═════ Listed entries

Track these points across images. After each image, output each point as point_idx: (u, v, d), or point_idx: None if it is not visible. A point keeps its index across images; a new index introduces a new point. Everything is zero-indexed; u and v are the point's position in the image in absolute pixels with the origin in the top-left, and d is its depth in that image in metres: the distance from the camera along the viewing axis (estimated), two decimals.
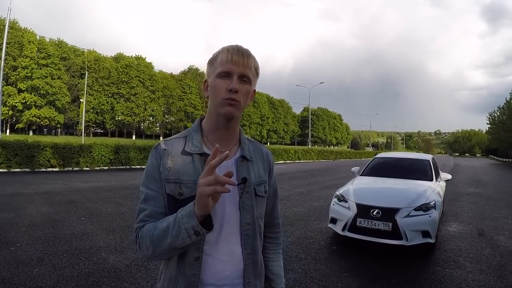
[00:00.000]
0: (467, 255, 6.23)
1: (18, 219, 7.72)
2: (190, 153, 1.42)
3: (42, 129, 71.38)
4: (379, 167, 8.72)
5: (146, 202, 1.39)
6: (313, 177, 20.67)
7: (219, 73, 1.38)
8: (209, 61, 1.47)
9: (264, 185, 1.55)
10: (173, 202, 1.36)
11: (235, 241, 1.42)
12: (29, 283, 4.46)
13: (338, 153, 59.95)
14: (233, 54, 1.38)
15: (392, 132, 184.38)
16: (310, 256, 5.98)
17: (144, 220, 1.36)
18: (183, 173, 1.39)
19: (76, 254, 5.64)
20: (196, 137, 1.46)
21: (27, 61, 60.79)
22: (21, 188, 12.36)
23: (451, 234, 7.71)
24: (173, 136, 1.51)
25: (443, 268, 5.49)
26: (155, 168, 1.41)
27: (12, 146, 18.07)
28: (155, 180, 1.40)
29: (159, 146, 1.46)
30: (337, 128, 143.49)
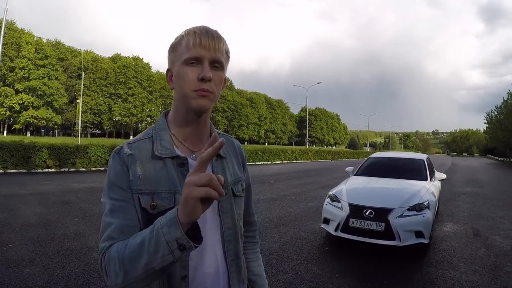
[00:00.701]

══════════

### Aim of the exercise
Repeat word for word the lines starting at the one with "26: (155, 168, 1.41)" and ending at the final line of the records above, both included; no pictures.

### Response to the exercise
26: (155, 168, 1.41)
27: (12, 146, 18.07)
28: (155, 180, 1.40)
29: (159, 146, 1.46)
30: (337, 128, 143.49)
[00:00.701]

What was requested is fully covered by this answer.